Page extract:
▶
By Sergey Chernov - The St. Petersburg Times
Staff Writer
Published: November 23, 2007 (Issue # 1326)
Eduard Limonov. Photo: Alexander Belenky / The St. Petersburg Times
Eduard Limonov, the controversial politician whose National-Bolshevik Party, NBP, has been recently banned by a court as “extremist,” has been busy working with chess champion and oppositionist Garry Kasparov in The Other Russia, a coalition that aims to revive and defend Russian democracy. Limonov has been demonstrating with Kasparov and others in the Marches of Dissenters, anti-Kremlin rallies that have often been brutally suppressed by the police.
Arrested in 2001, he spent more than two years in prison on charges of unlawful acquisition, possession and transportation of firearms and ammunition.
Despite his political activities, Limonov’s other self as an uncompromising author, seen by some as Russia’s best living writer, remains in the spotlight.
The local Amphora publishing house has announced it will republish many of his books, including the irreverent semi-autobiographical novel It’s Me, Eddie (Eto ya, Edichka). The book brought Limonov, then a political émigré in New York, international notoriety when it was published in English in 1979 in the U.S. (French and German editions followed.) Amphora will also publish a new book entitledSmrt, devoted to what is perhaps Limonov’s most questionable period, when he was a volunteer on the Serbian side in the Balkan wars of the early 1990s.
“I’ve just finished it a month ago, actually. It’s an absolutely new book,” said Limonov, 64, speaking by phone from his home in Moscow on Wednesday.
“I just had no time to get to this subject, though at that time I published some dispatches. But now it’s high time. I had a break in the summer and I had finished this book by autumn. It’s not really a collection of short stories; it’s some episodes from the war.
◀
Given information:
▶
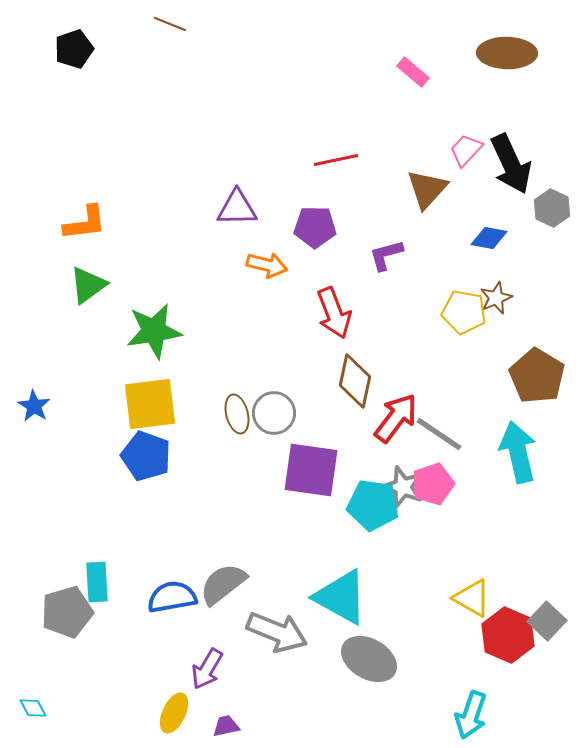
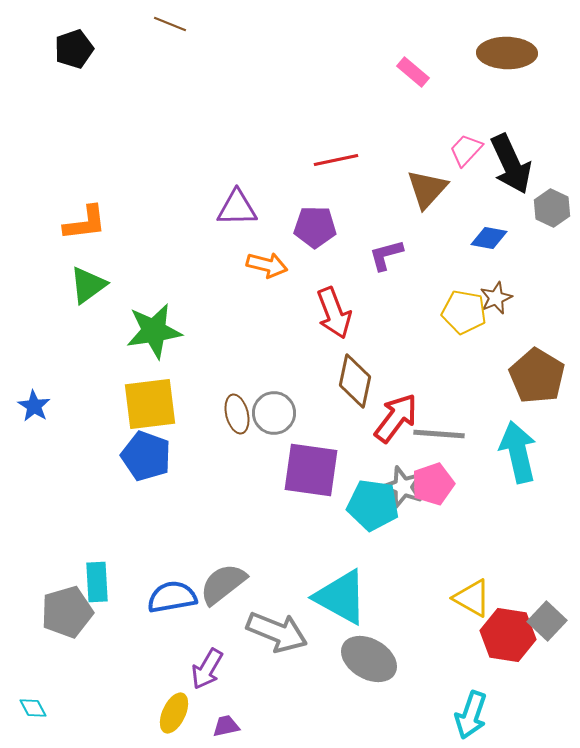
gray line at (439, 434): rotated 30 degrees counterclockwise
red hexagon at (508, 635): rotated 14 degrees counterclockwise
◀
Your tasks:
[a] Reproduce verbatim the portion of the Limonov article between "Eduard Limonov. Photo: Alexander" and "in the spotlight.", inclusive.
[b] Render this sentence from the Limonov article in Spanish: "Arrested in 2001, he spent more than two years in prison on charges of unlawful acquisition, possession and transportation of firearms and ammunition."
[c] Write the next part of the Limonov article, picking up after its final sentence.
These lines have no connection to the Limonov article.

The replies:
[a]
Eduard Limonov. Photo: Alexander Belenky / The St. Petersburg Times
Eduard Limonov, the controversial politician whose National-Bolshevik Party, NBP, has been recently banned by a court as “extremist,” has been busy working with chess champion and oppositionist Garry Kasparov in The Other Russia, a coalition that aims to revive and defend Russian democracy. Limonov has been demonstrating with Kasparov and others in the Marches of Dissenters, anti-Kremlin rallies that have often been brutally suppressed by the police.
Arrested in 2001, he spent more than two years in prison on charges of unlawful acquisition, possession and transportation of firearms and ammunition.
Despite his political activities, Limonov’s other self as an uncompromising author, seen by some as Russia’s best living writer, remains in the spotlight.

[b] Detenido en 2001, pasó más de dos años en prisión acusado de adquisición, posesión y transporte ilegales de armas de fuego y municiones.

[c]
“It’s called Smrt, which is Serbian for ‘death.’ It’s just like the Russian smert, but they write it with no vowels. It’s something abrupt, like the blow of a saber. The Serbian death is shorter than the Russian one.”
To be published in January, Smrt will be preceded in December by Inostranets v smutnoye vremya (A Foreigner in a Time of Troubles). The book is Limonov’s 1990 account of the final years of Gorbachev’s perestroika and the Soviet Union. It is based on his impressions when he returned to Moscow after years of living abroad.
Although both volumes have little to do with today’s Russia, Limonov’s last published book was Limonov vs. Putin, his savage critique of Russian President Vladimir Putin and Kremlin politics.
“I am the author of many tomes. I don’t know how many — 45 books already or more. I wrote eight books during my time in prison,” said Limonov.
“I write as needed about what gets on my nerves most at that particular moment. Putin got on my nerves, so I wrote Limonov vs. Putin. The book came out in 2006. No publisher wanted to deal with it, so I had to publish it myself.”
Although the book is not available in Russian bookshops, it can be downloaded free of charge from NBP’s website.
“It’s because there was only one distributor that agreed to take it. Perhaps they changed their policy, because they don’t seem to have sold anything and some copies just got stuck there.”
Limonov, who said he has just written another book called Eres’(Heresy) that he has not yet shown to a publisher, is busy organizing the Marches of Dissenters with his partners in The Other Russia, the coalition of different political groups that borrowed its name from Limonov’s 2003 book. The marches will take place in Moscow and St. Petersburg on Saturday and Sunday, respectively.
“It’s not simply that I will participate in them. I am the chairman of The Other Russia’s executive committee, so I’m rather the ranking person,” said Limonov.
The rallies will be held to oppose Kremlin-imposed restrictive legislation concerning elections to the State Duma, which will take place on December 2. The new rules all but guarantee the victory of the main pro-Kremlin party, United Russia.
“[The main slogan of the rallies] is Down with elections without choice,” said Limonov. He and Kasparov are banned from appearing on Russia’s state-controlled television channels.
“Down with elections in which four fifths of political parties don’t participate. It’s like the elections at a concentration camp: you are allowed to choose only from the officers guarding the camp. It’s the only thing it can be compared with.”
In The Other Russia’s newspapers, specially published in advance of the Marches, Limonov describes the upcoming elections as a “national shame.” The newspapers also feature articles by Kasparov and Putin’s former economics adviser Andrei Illarionov. Some activists have been detained by the police for distributing the newspapers, and many copies have been confiscated.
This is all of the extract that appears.